== Source extract ==

Recognizing the Power of Storytelling, a Funder Collaborative Backs Media in the Global South
by Martha Ramirez
Originally published in Inside Philanthropy.
by Martha Ramirez | July 29, 2021
From oral traditions to streaming movies, storytelling is central to the human experience. But beyond simple entertainment, stories have the ability to impact people and advance social change.
Take, for instance, Upton Sinclair’s novel “The Jungle,” which exposed conditions in the meatpacking industry and led to the passage of new food safety laws. The story of how Rosa Parks refused to give up her seat at the front of a bus is often told to highlight the unjust conditions that Black Americans face and as a story of resistance during the civil rights movement.
It’s no surprise, then, that many organizers and institutions working for change are harnessing the power of narrative to strengthen the impact of their work. There’s also a set of philanthropies that have come to recognize the potency of storytelling as a funding strategy.

===

§ Exercise instructions
- A) In the storytelling article, what did Upton Sinclair's novel "The Jungle" expose?
- B) Reproduce the part of the storytelling article that starts with "by Martha Ramirez |" and goes on through "a funding strategy.".

== Source material ==

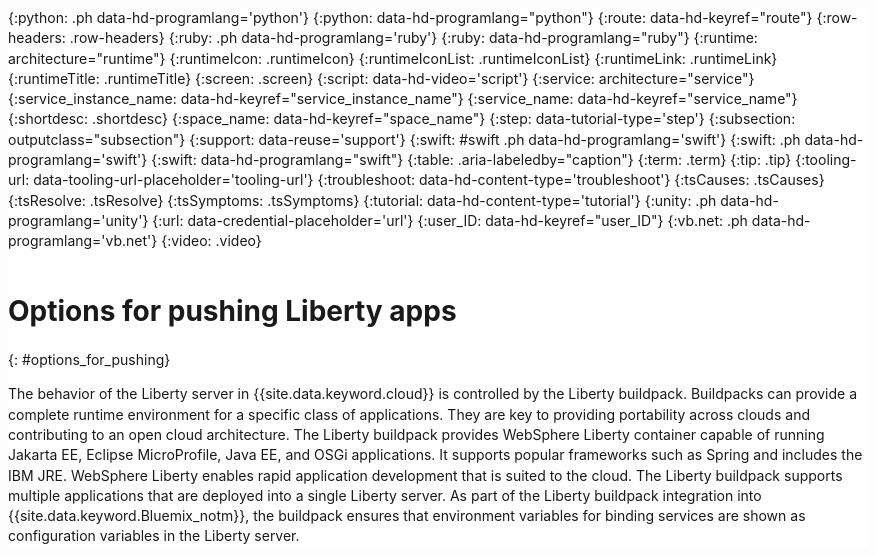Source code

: {:python: .ph data-hd-programlang='python'}
{:python: data-hd-programlang="python"}
{:route: data-hd-keyref="route"}
{:row-headers: .row-headers}
{:ruby: .ph data-hd-programlang='ruby'}
{:ruby: data-hd-programlang="ruby"}
{:runtime: architecture="runtime"}
{:runtimeIcon: .runtimeIcon}
{:runtimeIconList: .runtimeIconList}
{:runtimeLink: .runtimeLink}
{:runtimeTitle: .runtimeTitle}
{:screen: .screen}
{:script: data-hd-video='script'}
{:service: architecture="service"}
{:service_instance_name: data-hd-keyref="service_instance_name"}
{:service_name: data-hd-keyref="service_name"}
{:shortdesc: .shortdesc}
{:space_name: data-hd-keyref="space_name"}
{:step: data-tutorial-type='step'}
{:subsection: outputclass="subsection"}
{:support: data-reuse='support'}
{:swift: #swift .ph data-hd-programlang='swift'}
{:swift: .ph data-hd-programlang='swift'}
{:swift: data-hd-programlang="swift"}
{:table: .aria-labeledby="caption"}
{:term: .term}
{:tip: .tip}
{:tooling-url: data-tooling-url-placeholder='tooling-url'}
{:troubleshoot: data-hd-content-type='troubleshoot'}
{:tsCauses: .tsCauses}
{:tsResolve: .tsResolve}
{:tsSymptoms: .tsSymptoms}
{:tutorial: data-hd-content-type='tutorial'}
{:unity: .ph data-hd-programlang='unity'}
{:url: data-credential-placeholder='url'}
{:user_ID: data-hd-keyref="user_ID"}
{:vb.net: .ph data-hd-programlang='vb.net'}
{:video: .video}

# Options for pushing Liberty apps
{: #options_for_pushing}

The behavior of the Liberty server in {{site.data.keyword.cloud}} is controlled by the Liberty buildpack. Buildpacks can provide a complete runtime environment for a specific class of applications. They are key to providing portability across clouds and contributing to an open cloud architecture. The Liberty buildpack provides WebSphere Liberty container capable of running Jakarta EE, Eclipse MicroProfile, Java EE, and OSGi applications. It supports popular frameworks such as Spring and includes the IBM JRE. WebSphere Liberty enables rapid application development that is suited to the cloud. The Liberty buildpack supports multiple applications that are deployed into a single Liberty server. As part of the Liberty buildpack integration into {{site.data.keyword.Bluemix_notm}}, the buildpack ensures that environment variables for binding services are shown as configuration variables in the Liberty server.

===

§ Expected results
- A) It exposed conditions in the meatpacking industry.

- B)
by Martha Ramirez | July 29, 2021
From oral traditions to streaming movies, storytelling is central to the human experience. But beyond simple entertainment, stories have the ability to impact people and advance social change.
Take, for instance, Upton Sinclair’s novel “The Jungle,” which exposed conditions in the meatpacking industry and led to the passage of new food safety laws. The story of how Rosa Parks refused to give up her seat at the front of a bus is often told to highlight the unjust conditions that Black Americans face and as a story of resistance during the civil rights movement.
It’s no surprise, then, that many organizers and institutions working for change are harnessing the power of narrative to strengthen the impact of their work. There’s also a set of philanthropies that have come to recognize the potency of storytelling as a funding strategy.